Where were all the servants? He had heard plenty of them half an hour ago. He had heard a French cook swearing at English kitchen-girls, and had heard plenty of other voices; and now—the silence of the grave. Or of Christie and Manson's on Saturday evening; or of the Southern Indian Ocean in a calm at midnight; or of anything else you like; similes are cheap.

He remembered now that Hornby had said, "Come and lie in the hall as if asleep; no one will notice you." He determined to do so. But where was it? His candle was flickering in its socket, and as he tried to move it, it went out.

He could scarcely keep from muttering on oath, but he did.
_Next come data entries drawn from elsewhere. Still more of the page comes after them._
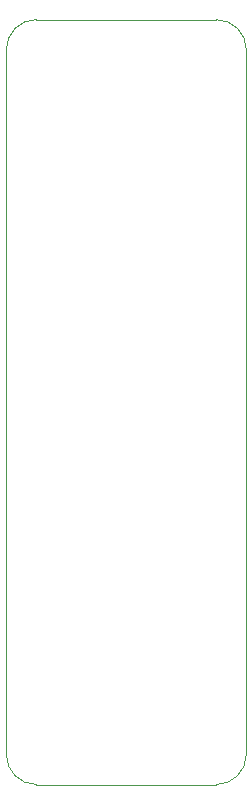
<source format=gm1>
G04 #@! TF.GenerationSoftware,KiCad,Pcbnew,(5.1.9)-1*
G04 #@! TF.CreationDate,2023-06-14T07:29:02+09:00*
G04 #@! TF.ProjectId,PICo-16f1765,5049436f-2d31-4366-9631-3736352e6b69,rev?*
G04 #@! TF.SameCoordinates,Original*
G04 #@! TF.FileFunction,Profile,NP*
%FSLAX46Y46*%
G04 Gerber Fmt 4.6, Leading zero omitted, Abs format (unit mm)*
G04 Created by KiCad (PCBNEW (5.1.9)-1) date 2023-06-14 07:29:02*
%MOMM*%
%LPD*%
G01*
G04 APERTURE LIST*
G04 #@! TA.AperFunction,Profile*
%ADD10C,0.050000*%
G04 #@! TD*
G04 APERTURE END LIST*
D10*
X13970000Y-45720000D02*
G75*
G02*
X11430000Y-48260000I-2540000J0D01*
G01*
X-3810000Y-48260000D02*
G75*
G02*
X-6350000Y-45720000I0J2540000D01*
G01*
X-6350000Y13970000D02*
G75*
G02*
X-3810000Y16510000I2540000J0D01*
G01*
X11430000Y16510000D02*
G75*
G02*
X13970000Y13970000I0J-2540000D01*
G01*
X-3810000Y16510000D02*
X11430000Y16510000D01*
X-6350000Y-45720000D02*
X-6350000Y13970000D01*
X11430000Y-48260000D02*
X-3810000Y-48260000D01*
X13970000Y13970000D02*
X13970000Y-45720000D01*
M02*

</source>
His situation was very uncomfortable. He did not know in what house he was—only that he was in a quarter of the town in which there were not a few uncommonly queer houses. He determined to grope his way to the light.

He felt his way out of the room and along a passage. The darkness was intense, and the silence perfect. Suddenly a dull red light gleamed in his eyes, and made him start. It was the light of the kitchen fire. A cricket would have been company, but there was none.

He continued to advance cautiously. Soon a ghostly square of very dim grey light on his left showed him where was a long narrow window. It was barred with iron bars. He was just thinking of this, and how very queer it was, when he uttered a loud oath, and came crashing down. He had fallen upstairs.

He had made noise enough to waken the seven sleepers; but those gentlemen did not seem to be in the neighbourhood, or, at all events, if awakened gave no sign of it. Dead silence. He sat on the bottom stair and rubbed his shins, and in spite of a strong suspicion that he had got into a scrape, laughed to himself at the absurdity of his position.

"Would it be worth while, I wonder," he said to himself, "to go back to the kitchen and get the poker? I'd better not, I suppose. It would be so deuced awkward to be caught in the dark with a poker in your hand. Being on the premises for the purpose of committing a felony—that is what they would say; and then they would be sure to say that you were the companion of thieves, and had been convicted before. No. Under this staircase, in the nature of things, is the housemaid's cupboard. What should I find there as a weapon of defence? A dust-pan. A great deal might be done with a dust-pan, mind you, at close quarters. How would it do to arrange all her paraphernalia on the stairs, and cry fire, so that mine enemies, rushing forth, might stumble and fall, and be taken unawares? But that would be acting on the offensive, and I have no safe grounds for pitching into any one yet."

Though Charles tried to comfort himself by talking nonsense, he was very uncomfortable. Staying where he was, was intolerable; and he hardly dared to ascend into the upper regions unbidden. Besides, he had fully persuaded himself that a disturbance was imminent, and, though a brave man, did not like to precipitate it. He had mistaken the character of the house he was in. At last, taking heart, he turned and felt his way upstairs. He came before a door through the keyhole of which the light streamed strongly; he was deliberating whether to open it or not, when a shadow crossed it, though he heard no noise, but a minute after the distant sound of a closing door. He could stand it no longer. He opened the door, and advanced into a blaze of light.